What you will do | Put every line of the listing below into a Markdown table with the columns Row and Line, numbering the rows and omitting blank lines. Leave the pictures out of the table.

Data to process |
--- START ---
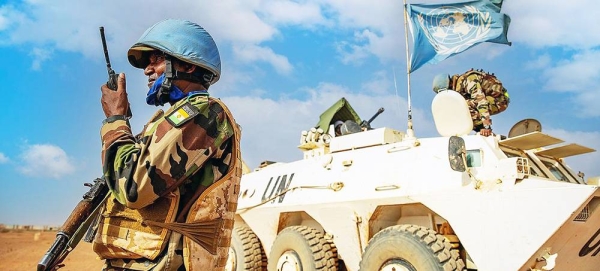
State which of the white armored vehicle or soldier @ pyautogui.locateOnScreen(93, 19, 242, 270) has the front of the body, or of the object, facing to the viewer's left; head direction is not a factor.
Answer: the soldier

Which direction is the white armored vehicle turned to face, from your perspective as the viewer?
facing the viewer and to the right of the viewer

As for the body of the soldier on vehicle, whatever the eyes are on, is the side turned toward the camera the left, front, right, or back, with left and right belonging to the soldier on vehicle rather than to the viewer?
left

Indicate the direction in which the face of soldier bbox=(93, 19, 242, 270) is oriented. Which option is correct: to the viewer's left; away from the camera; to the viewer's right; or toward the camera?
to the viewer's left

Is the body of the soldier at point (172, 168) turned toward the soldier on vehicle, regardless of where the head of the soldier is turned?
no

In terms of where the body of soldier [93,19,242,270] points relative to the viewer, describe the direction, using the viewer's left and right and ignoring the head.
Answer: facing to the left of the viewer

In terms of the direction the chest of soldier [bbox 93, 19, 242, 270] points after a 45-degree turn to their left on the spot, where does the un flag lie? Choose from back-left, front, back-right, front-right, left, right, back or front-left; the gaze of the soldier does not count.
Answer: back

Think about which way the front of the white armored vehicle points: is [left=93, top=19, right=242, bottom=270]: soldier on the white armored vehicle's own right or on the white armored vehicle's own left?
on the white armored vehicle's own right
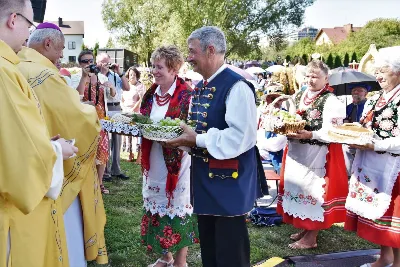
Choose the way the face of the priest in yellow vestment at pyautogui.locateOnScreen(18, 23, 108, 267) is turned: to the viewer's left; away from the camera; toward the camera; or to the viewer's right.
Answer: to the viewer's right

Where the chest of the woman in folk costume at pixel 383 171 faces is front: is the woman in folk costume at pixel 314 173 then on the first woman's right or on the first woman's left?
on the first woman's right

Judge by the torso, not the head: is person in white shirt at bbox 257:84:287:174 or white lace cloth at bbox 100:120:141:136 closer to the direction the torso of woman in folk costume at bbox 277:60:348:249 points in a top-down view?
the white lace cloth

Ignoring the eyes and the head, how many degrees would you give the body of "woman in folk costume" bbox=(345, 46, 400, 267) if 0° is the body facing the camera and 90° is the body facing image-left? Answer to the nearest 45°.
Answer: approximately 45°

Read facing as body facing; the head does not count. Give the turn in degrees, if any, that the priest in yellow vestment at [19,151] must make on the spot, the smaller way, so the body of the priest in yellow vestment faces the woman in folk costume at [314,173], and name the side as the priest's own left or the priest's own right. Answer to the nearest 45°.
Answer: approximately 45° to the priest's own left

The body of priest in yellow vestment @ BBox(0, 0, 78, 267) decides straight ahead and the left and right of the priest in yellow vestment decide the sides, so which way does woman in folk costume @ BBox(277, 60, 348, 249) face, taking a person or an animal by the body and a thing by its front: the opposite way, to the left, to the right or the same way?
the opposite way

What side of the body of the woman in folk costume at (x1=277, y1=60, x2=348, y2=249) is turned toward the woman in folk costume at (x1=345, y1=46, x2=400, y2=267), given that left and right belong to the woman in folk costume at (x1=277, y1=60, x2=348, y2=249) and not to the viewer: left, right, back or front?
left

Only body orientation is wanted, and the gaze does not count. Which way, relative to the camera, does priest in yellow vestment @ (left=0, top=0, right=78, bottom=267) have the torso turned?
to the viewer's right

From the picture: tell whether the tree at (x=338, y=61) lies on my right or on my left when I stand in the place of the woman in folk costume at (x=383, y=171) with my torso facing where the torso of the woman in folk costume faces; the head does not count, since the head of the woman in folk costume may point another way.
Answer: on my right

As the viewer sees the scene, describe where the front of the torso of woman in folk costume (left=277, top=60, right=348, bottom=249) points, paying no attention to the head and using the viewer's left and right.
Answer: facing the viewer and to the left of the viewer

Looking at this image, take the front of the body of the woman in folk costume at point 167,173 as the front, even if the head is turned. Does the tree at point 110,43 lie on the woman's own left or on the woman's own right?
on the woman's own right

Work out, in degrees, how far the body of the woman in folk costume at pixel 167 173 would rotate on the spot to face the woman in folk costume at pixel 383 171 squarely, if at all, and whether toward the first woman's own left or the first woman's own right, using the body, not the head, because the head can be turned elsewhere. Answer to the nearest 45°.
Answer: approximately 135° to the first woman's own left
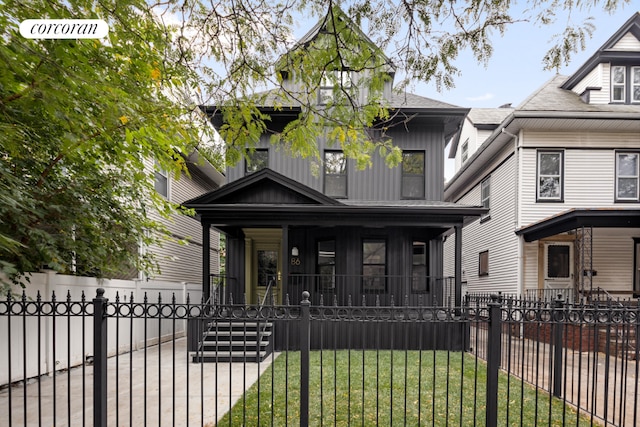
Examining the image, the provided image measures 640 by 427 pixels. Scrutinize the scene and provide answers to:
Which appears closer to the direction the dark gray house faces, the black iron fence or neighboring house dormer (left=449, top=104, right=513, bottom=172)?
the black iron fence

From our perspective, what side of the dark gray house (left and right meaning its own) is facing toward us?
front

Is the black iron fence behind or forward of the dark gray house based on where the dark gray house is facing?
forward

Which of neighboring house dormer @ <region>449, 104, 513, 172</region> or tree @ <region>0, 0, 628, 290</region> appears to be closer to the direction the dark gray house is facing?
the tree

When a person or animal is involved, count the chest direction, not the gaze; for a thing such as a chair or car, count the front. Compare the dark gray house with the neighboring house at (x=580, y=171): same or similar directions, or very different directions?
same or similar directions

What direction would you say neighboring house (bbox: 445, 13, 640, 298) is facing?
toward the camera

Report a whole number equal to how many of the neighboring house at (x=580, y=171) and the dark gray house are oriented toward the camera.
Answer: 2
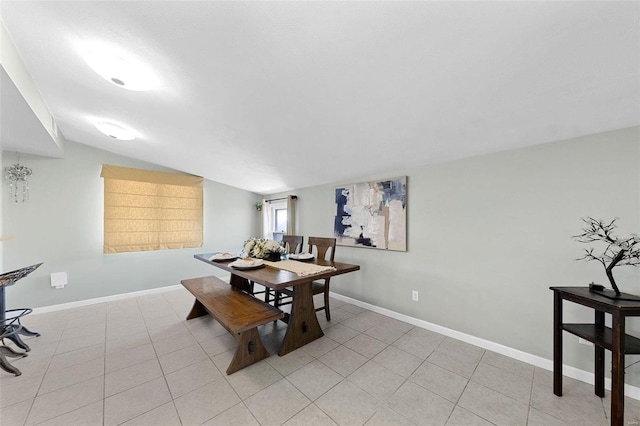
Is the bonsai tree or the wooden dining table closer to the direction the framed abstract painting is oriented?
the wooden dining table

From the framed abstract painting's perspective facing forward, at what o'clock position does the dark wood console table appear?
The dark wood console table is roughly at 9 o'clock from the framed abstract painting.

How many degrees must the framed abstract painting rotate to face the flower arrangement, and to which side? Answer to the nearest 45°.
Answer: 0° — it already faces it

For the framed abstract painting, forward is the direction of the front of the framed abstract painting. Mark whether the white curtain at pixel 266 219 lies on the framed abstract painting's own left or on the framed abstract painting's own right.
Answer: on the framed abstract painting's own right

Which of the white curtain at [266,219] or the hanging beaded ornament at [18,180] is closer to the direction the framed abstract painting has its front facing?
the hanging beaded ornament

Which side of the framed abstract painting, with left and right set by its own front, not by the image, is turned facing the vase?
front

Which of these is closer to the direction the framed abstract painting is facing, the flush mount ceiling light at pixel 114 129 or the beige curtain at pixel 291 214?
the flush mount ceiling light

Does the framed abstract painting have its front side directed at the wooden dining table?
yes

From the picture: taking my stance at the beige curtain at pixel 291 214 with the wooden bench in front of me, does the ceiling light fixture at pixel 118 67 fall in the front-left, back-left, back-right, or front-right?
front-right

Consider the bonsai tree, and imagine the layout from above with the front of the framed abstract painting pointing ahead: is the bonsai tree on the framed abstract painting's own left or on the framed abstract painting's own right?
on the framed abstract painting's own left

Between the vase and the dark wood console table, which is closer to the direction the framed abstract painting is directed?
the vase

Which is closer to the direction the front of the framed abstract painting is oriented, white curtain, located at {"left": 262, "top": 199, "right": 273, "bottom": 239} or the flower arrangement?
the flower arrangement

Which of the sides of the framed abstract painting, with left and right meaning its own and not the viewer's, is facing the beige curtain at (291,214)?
--- END ---
Solution to this task |
| Row | Line |
|---|---|
| 1 | State which of the white armored vehicle or soldier @ pyautogui.locateOnScreen(93, 19, 242, 270) has the front of the body, or of the object, facing to the viewer's left; head direction is not a factor. |
| 2 | Answer: the soldier |
| 3 | Which direction is the white armored vehicle turned to face, from your perspective as the viewer? |
| 4 | facing the viewer and to the right of the viewer |
| 5 | As for the body of the soldier on vehicle, whatever the eyes are on, is the side turned toward the camera the left, front, right, or back, with left and right belonging to the soldier on vehicle rather than to the viewer? |
| 6 | left |
| 7 | Indicate the direction in which the face of soldier bbox=(93, 19, 242, 270) is oriented. Which option is correct: to the viewer's left; away from the camera; to the viewer's right; or toward the camera? |
| 8 | to the viewer's left |
| 9 | Is the body of the soldier at point (172, 168) turned toward the soldier on vehicle, regardless of where the head of the soldier is turned? |
| 10 | no |
| 11 | In terms of where the body of soldier [93,19,242,270] points relative to the viewer, describe the direction, using the viewer's left and right and ignoring the head. |
| 12 | Answer: facing to the left of the viewer |
| 13 | In terms of the direction the chest of soldier [bbox 93, 19, 242, 270] points after a 45-degree turn to their left on the spot, where does the un flag lie? Choose from back-left, front, back-right, front-right, left, right, back or front-left; the gaze of the soldier does not count. |
| 14 | Answer: back |
| 15 | Think about which way the front of the white armored vehicle points: is [left=93, top=19, right=242, bottom=270]: soldier on the white armored vehicle's own right or on the white armored vehicle's own left? |
| 16 | on the white armored vehicle's own right |
| 17 | Choose the way the face of the priest in yellow vestment at pyautogui.locateOnScreen(18, 23, 108, 267) is turned: to the viewer's left; away from the camera; toward the camera; or to the viewer's right. |
| 18 | Answer: to the viewer's right |
| 19 | Where the chest of the woman in folk costume at pixel 383 171 faces is front: is the woman in folk costume at pixel 314 173 then on the first woman's right or on the first woman's left? |
| 20 | on the first woman's right |
| 21 | Judge by the torso, not the head: is person in white shirt at bbox 257:84:287:174 or white lace cloth at bbox 100:120:141:136 closer to the direction the torso of woman in folk costume at bbox 277:60:348:249 points in a top-down view? |
| 22 | the white lace cloth |
| 23 | Ignoring the eyes and the head, how many degrees would you give the body of "woman in folk costume" bbox=(345, 46, 400, 267) if 0° is the body facing the camera and 90° is the body facing image-left? Answer to the nearest 45°. |
| 24 | Answer: approximately 45° |
| 25 | Read facing as body facing; the head does not count. Give the turn in degrees, if any, that the priest in yellow vestment at [19,151] must make on the spot, the smaller way, so the body of the priest in yellow vestment faces the woman in folk costume at [314,173], and name the side as the priest's own left or the priest's own right. Answer to the nearest 45°. |
| 26 | Answer: approximately 45° to the priest's own left |
| 27 | The body of priest in yellow vestment @ BBox(0, 0, 78, 267) decides straight ahead and the left and right of the priest in yellow vestment decide the sides, so which way does woman in folk costume @ BBox(277, 60, 348, 249) face, taking a person or an animal by the body and a thing by its front: the opposite way, to the left, to the right or the same way? |
| 28 | the opposite way |
| 29 | What side of the body of the woman in folk costume at (x1=277, y1=60, x2=348, y2=249) is turned toward the woman in folk costume at (x1=345, y1=46, x2=400, y2=267), given that left and right belong to the woman in folk costume at (x1=277, y1=60, x2=348, y2=249) and not to the viewer: left, right, back or front? |
| 30 | left |
| 31 | Only body orientation is wanted, and the gaze does not count. Which way, relative to the camera, does priest in yellow vestment @ (left=0, top=0, right=78, bottom=267) have the torso turned? |
| 32 | to the viewer's right |
| 33 | From the picture: tell whether the tree at (x=338, y=61) lies on my right or on my left when I stand in the place of the woman in folk costume at (x=383, y=171) with my torso facing where the torso of the woman in folk costume faces; the head does not count, since the head of the woman in folk costume may point another way. |
| 34 | Answer: on my right |
| 35 | As the viewer sees the scene, describe where the front of the torso of woman in folk costume (left=277, top=60, right=348, bottom=249) points, paying no attention to the head and using the viewer's left and right. |
| 36 | Answer: facing the viewer and to the left of the viewer |
| 37 | Looking at this image, take the front of the body of the woman in folk costume at point 167,173 as the front, even if the head is turned. Does the tree at point 110,43 lie on the woman's own left or on the woman's own right? |
| 38 | on the woman's own right |
| 39 | Work out, in degrees, how far the body of the woman in folk costume at pixel 167 173 would rotate on the spot to face the woman in folk costume at pixel 383 171 squarely, if at all, and whether toward the first woman's own left or the first woman's own right, using the body, not the head, because the head can be turned elsewhere. Answer to the nearest 45°. |
| 40 | Answer: approximately 135° to the first woman's own left |
| 41 | Examining the image, the provided image measures 640 by 427 pixels. Scrutinize the scene and provide answers to: |
| 42 | Which appears closer to the direction the dark gray house faces, the black iron fence or neighboring house dormer (left=449, top=104, right=513, bottom=172)? |
| 43 | the black iron fence |
| 44 | From our perspective, what side of the dark gray house (left and right meaning its own) is facing toward us? |
| 45 | front |
| 46 | Is the black iron fence behind or forward of the dark gray house based on where the dark gray house is facing? |
| 47 | forward |
| 48 | Which of neighboring house dormer @ <region>449, 104, 513, 172</region> or tree @ <region>0, 0, 628, 290</region> appears to be closer to the direction the dark gray house is facing? |
| 49 | the tree |
| 50 | When a person or animal is involved, count the chest direction, not the gaze; for a thing such as a chair or car, count the front. Compare the dark gray house with the neighboring house at (x=580, y=171): same or similar directions, or very different directions? |
| 51 | same or similar directions |
| 52 | What direction would you say neighboring house (bbox: 445, 13, 640, 298) is facing? |
| 53 | toward the camera |
| 54 | Report a whole number equal to how many of the neighboring house at (x=580, y=171) and the dark gray house are oriented toward the camera. |
| 55 | Answer: 2 |
| 56 | Is the bonsai tree or the wooden dining table closer to the direction the framed abstract painting is oriented? |
| 57 | the wooden dining table |
| 58 | From the framed abstract painting's perspective facing forward, at what o'clock position does the dark wood console table appear? |
| 59 | The dark wood console table is roughly at 9 o'clock from the framed abstract painting. |
| 60 | How many degrees must the framed abstract painting rotate to face the flower arrangement, and to which side? Answer to the nearest 45°. |
| 61 | Answer: 0° — it already faces it |
| 62 | For the framed abstract painting, forward is the direction of the front of the framed abstract painting. Mark whether the white curtain at pixel 266 219 lies on the framed abstract painting's own left or on the framed abstract painting's own right. |
| 63 | Answer: on the framed abstract painting's own right |
| 64 | Which of the white curtain at [266,219] or the hanging beaded ornament at [18,180] is closer to the direction the framed abstract painting has its front facing? |
| 65 | the hanging beaded ornament |
| 66 | Which side of the framed abstract painting, with left and right set by its own front, not by the image, is turned facing the vase? |
| 67 | front |
| 68 | Which of these is closer to the direction the framed abstract painting is facing, the flush mount ceiling light at pixel 114 129 or the beige curtain at pixel 291 214? |
| 69 | the flush mount ceiling light |
| 70 | Does the framed abstract painting have its front side directed at the wooden dining table? |
| 71 | yes |
| 72 | From the picture: taking my stance at the beige curtain at pixel 291 214 with the wooden bench in front of me, does the ceiling light fixture at pixel 118 67 fall in the front-left, back-left, back-right, or front-right? |
| 73 | front-right |
| 74 | Consider the bonsai tree, and imagine the layout from above with the front of the framed abstract painting pointing ahead: is the bonsai tree on the framed abstract painting's own left or on the framed abstract painting's own right? |
| 75 | on the framed abstract painting's own left |
| 76 | Between the vase and the dark wood console table, which is closer to the direction the framed abstract painting is directed? |
| 77 | the vase |
| 78 | Which is closer to the direction the front of the framed abstract painting is oriented, white curtain, located at {"left": 262, "top": 199, "right": 273, "bottom": 239} or the flower arrangement? |
| 79 | the flower arrangement |
| 80 | Which of the sides of the framed abstract painting, with left and right meaning its own and not the viewer's, is facing the beige curtain at (291,214)? |